● MATERIAL PROVIDED:
*** Block opens ***

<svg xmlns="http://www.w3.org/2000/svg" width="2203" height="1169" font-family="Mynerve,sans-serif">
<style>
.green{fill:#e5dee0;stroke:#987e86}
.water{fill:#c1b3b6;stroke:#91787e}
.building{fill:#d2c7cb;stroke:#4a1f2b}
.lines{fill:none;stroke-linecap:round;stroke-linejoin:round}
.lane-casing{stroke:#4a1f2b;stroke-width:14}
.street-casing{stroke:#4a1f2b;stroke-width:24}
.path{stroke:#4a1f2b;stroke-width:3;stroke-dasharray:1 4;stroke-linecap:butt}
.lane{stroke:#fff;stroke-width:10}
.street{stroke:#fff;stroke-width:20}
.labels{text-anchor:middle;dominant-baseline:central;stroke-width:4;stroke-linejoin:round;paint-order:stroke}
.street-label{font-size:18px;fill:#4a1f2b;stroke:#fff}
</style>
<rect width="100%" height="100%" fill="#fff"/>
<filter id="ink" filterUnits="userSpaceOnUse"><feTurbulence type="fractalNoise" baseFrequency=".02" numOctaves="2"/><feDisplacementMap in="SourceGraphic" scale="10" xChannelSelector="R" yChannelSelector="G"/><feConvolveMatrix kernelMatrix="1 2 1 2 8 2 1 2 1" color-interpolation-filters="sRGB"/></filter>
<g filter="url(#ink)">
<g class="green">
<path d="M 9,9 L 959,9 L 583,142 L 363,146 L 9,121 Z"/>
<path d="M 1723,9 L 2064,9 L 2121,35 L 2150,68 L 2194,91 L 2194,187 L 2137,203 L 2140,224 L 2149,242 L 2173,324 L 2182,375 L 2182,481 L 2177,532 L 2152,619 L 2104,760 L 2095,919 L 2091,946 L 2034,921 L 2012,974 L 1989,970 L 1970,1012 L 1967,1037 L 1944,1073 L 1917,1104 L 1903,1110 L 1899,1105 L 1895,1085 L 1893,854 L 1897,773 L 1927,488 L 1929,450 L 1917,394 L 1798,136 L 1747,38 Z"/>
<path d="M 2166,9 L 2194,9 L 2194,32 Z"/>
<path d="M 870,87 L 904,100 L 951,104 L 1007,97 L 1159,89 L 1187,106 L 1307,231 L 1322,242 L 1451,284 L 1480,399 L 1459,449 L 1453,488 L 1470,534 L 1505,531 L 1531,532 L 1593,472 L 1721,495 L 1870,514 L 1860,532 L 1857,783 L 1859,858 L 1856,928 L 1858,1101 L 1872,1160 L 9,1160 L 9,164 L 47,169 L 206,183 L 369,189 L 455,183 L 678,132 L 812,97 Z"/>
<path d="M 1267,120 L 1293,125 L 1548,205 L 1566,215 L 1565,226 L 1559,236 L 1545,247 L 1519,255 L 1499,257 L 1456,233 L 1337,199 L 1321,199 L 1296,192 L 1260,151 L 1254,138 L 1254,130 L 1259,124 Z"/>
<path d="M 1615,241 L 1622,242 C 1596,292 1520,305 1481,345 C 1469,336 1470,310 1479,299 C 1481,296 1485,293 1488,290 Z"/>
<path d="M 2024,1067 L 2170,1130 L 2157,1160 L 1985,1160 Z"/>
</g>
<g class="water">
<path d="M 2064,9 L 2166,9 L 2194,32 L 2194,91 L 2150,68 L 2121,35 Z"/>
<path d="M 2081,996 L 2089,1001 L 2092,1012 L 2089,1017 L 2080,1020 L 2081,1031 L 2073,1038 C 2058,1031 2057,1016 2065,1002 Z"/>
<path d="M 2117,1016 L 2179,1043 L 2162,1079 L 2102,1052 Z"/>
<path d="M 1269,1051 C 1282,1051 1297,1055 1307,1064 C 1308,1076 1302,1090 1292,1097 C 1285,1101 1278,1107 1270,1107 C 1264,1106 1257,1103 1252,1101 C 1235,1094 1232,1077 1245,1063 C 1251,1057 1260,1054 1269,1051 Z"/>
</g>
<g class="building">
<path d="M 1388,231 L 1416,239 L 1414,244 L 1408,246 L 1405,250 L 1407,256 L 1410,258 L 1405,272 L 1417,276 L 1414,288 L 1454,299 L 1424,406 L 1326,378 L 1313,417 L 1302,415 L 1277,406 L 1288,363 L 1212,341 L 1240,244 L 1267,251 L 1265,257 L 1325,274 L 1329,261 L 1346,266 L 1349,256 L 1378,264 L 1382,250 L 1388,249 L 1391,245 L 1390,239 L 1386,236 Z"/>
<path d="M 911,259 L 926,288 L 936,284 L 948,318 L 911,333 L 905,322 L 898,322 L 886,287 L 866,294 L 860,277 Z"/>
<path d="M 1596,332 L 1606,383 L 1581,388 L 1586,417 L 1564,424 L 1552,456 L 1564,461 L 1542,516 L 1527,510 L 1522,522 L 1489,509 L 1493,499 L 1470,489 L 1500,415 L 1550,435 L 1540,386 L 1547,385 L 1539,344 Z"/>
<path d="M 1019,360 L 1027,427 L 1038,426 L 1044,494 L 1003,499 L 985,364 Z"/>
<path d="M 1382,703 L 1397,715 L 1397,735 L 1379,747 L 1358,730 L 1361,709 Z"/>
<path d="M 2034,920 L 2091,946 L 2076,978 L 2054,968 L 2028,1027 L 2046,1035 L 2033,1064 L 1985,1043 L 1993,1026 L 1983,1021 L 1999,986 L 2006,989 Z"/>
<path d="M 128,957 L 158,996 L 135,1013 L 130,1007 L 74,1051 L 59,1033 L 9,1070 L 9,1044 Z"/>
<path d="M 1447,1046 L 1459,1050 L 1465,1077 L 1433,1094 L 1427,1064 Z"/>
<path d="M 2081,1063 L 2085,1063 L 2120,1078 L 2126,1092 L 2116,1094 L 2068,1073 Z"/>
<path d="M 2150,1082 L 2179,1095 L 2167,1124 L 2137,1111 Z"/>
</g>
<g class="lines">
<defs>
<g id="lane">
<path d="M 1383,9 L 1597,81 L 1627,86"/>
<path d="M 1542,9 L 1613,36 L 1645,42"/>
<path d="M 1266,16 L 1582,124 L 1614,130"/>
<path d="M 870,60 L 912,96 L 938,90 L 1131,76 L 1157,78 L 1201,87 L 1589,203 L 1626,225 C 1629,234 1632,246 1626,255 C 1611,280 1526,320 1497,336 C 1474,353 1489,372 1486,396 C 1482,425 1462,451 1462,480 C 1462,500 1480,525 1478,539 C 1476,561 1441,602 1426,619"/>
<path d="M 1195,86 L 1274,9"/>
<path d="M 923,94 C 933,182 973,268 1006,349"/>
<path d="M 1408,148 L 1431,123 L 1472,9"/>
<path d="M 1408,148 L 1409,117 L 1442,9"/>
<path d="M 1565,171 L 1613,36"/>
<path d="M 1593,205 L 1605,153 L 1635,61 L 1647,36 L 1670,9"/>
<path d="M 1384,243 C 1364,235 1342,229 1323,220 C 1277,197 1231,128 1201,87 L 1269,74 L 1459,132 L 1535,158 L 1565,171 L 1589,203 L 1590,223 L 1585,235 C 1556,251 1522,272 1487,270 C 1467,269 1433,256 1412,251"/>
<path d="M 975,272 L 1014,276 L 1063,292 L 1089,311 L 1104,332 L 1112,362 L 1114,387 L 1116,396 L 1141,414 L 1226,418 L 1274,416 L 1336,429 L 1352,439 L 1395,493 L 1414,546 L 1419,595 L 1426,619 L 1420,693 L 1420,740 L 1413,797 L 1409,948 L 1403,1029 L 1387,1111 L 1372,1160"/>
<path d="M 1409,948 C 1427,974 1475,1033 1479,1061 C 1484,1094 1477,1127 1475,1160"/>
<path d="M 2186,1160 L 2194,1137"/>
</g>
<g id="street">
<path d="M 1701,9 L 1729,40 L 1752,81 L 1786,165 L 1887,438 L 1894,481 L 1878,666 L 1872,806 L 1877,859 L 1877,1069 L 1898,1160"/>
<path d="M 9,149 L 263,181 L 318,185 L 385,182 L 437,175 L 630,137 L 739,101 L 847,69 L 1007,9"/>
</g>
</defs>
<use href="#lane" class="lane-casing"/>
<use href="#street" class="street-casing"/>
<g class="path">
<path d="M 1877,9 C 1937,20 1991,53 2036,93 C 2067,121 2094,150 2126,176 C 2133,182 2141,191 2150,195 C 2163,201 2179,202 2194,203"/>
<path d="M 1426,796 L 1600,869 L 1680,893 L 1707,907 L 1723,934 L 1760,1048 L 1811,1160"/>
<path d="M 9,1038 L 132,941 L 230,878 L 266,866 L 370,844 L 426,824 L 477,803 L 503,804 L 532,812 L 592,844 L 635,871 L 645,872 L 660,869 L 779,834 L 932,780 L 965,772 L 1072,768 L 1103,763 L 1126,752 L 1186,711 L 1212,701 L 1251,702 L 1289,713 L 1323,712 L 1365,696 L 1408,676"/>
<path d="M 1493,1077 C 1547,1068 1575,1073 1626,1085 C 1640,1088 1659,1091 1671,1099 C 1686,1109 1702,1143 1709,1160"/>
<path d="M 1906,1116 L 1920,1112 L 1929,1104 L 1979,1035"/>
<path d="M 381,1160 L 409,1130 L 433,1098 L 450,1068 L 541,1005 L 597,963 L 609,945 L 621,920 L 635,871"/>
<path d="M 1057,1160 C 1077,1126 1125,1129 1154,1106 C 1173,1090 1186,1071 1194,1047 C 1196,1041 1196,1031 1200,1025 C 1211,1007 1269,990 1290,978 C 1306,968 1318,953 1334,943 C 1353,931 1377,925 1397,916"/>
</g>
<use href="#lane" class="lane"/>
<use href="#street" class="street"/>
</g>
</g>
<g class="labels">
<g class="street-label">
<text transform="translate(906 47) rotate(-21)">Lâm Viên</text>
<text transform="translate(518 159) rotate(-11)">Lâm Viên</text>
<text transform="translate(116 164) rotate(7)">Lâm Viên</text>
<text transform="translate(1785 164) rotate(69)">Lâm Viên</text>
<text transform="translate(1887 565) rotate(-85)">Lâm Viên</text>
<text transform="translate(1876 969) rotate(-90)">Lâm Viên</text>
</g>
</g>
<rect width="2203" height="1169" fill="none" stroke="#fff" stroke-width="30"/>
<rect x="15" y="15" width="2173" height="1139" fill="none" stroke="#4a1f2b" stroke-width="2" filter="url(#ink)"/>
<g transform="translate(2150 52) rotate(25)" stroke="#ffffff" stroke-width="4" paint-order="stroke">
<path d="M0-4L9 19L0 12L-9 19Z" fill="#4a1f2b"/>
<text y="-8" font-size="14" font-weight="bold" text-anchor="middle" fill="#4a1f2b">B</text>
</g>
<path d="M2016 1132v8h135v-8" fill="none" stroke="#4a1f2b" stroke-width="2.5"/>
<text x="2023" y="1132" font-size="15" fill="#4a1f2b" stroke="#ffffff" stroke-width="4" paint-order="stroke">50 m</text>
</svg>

*** Block closes ***

Scan the entries above, and wherever a line holds the string "lines", copy it.

● WRITTEN RESPONSE:
.lines{fill:none;stroke-linecap:round;stroke-linejoin:round}
<g class="lines">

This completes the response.